Damage from last year’s record spring floods could leave many people along the Mississippi River in even more danger this year, the Army Corps of Engineers said.
The Corps said it’s assessing the damage to levees, structures and navigation channels, and will begin notifying affected communities in February.
“We want to identify every place where we have problem areas. Once we have those identified, we get to those as quickly as we can before the next big flood. Hopefully, it doesn’t come this year,” Corps spokesman Bob Anderson said. “If it does come this year, that’s when those communities in the areas of greater risk would need to be notified.”
Congress gave the Corps $802 million in December to fix levees up and down the river.
Identifying the weakest points and letting people know where they are is part of that, said Anderson, a spokesman for the Corps’ Vicksburg Division.
Assessments began as soon as the floodwaters went down, he said, and repairs are underway in parts of Missouri and some areas north of Vicksburg, Miss.
“Each damaged location has been characterized by its likelihood of failure and potential consequences if there is a failure,” said Scott Whitney, regional flood risk manager for the Mississippi Valley Division. He said the Corps will use a web-based application called CorpsMap and information papers to send out the information.

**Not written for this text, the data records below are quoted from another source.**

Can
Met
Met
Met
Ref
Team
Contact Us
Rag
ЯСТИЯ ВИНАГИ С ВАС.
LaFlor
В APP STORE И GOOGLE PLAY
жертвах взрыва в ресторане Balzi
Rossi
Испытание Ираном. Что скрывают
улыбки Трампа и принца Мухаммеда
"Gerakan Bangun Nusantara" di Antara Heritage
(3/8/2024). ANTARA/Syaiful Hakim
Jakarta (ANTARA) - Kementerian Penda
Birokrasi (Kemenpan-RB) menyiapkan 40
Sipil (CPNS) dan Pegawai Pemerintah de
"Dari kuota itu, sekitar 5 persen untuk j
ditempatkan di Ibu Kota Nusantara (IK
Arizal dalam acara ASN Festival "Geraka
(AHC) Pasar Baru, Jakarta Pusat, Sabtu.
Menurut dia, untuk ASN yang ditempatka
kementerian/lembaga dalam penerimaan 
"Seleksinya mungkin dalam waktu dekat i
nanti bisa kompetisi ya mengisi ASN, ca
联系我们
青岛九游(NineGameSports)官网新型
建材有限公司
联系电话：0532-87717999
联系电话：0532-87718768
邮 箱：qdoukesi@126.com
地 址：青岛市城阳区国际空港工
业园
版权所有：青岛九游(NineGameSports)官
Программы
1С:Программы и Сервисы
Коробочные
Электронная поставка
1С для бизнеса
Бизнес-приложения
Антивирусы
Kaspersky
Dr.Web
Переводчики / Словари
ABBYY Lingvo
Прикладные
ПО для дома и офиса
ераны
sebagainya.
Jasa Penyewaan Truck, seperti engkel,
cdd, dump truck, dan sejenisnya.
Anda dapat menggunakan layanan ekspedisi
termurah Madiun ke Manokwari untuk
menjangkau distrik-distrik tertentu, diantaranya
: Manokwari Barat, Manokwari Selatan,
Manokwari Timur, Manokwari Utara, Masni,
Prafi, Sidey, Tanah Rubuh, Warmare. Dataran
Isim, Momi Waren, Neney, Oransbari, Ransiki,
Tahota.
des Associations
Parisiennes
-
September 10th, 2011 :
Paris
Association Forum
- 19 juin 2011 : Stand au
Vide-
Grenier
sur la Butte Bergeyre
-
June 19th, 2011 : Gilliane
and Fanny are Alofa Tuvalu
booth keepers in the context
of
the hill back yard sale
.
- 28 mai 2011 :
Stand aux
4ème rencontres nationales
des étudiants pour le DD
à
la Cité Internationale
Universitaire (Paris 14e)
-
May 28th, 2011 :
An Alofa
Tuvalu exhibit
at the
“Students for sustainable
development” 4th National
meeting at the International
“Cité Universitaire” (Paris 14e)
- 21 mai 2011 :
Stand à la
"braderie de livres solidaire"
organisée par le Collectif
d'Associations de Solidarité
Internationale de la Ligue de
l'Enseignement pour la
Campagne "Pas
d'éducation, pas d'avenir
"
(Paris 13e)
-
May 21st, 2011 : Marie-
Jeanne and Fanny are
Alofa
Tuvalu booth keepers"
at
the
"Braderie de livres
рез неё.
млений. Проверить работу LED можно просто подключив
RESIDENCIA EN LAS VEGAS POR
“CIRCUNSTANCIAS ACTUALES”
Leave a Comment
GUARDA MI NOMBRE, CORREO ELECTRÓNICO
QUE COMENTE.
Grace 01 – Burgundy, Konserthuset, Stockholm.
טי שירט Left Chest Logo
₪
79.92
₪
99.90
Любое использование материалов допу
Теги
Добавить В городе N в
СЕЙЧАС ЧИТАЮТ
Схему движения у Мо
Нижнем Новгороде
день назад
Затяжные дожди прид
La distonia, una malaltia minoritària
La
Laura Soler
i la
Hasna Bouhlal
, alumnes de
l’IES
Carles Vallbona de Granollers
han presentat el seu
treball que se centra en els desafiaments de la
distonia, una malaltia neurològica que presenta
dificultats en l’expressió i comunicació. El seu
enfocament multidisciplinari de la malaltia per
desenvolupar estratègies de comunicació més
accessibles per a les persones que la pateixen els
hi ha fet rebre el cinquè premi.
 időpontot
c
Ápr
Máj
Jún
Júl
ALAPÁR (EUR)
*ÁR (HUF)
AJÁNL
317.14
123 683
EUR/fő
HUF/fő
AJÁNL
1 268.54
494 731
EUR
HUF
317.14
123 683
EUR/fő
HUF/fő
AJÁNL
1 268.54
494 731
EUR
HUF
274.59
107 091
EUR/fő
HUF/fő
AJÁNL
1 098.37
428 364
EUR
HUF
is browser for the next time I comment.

The Corps said in December that there was a significant risk of more flooding along the Birds Point Floodway, where it blew three holes in a levee to relieve pressure as floods threatened nearby Cairo, Ill. The floodway levee is designed to be breached in cases of extreme flooding.
It has been rebuilt to 55 feet, but still needs to be raised to 62.5 feet, he said.
“A couple more areas that we haven’t fixed but know where they are, are where the river tried to change course,” Anderson said.
He said the biggest of those was just north of Tiptonville, Tenn. Another, less seriously damaged area is north of Louisiana’s Old River Control Structure built in 1962 to keep the Atchafalaya River from capturing the Mississippi.
The bank there had been covered with concrete mats tied together with steel wire to keep the current from scouring out the riverbank. “The force of the river was so strong along that bend that it tore up some of those revetments and gouged out a large section of the bank,” Anderson said.
Other Corps divisions are in charge of repairs along the Ohio and Missouri rivers.
Most of the damage along the Mississippi River is from St. Louis south, he said.
By and large, the levees and other structures did what they were supposed to, he said. “The river was constantly attacking, it pummeled the system itself, but it never did knock it down.”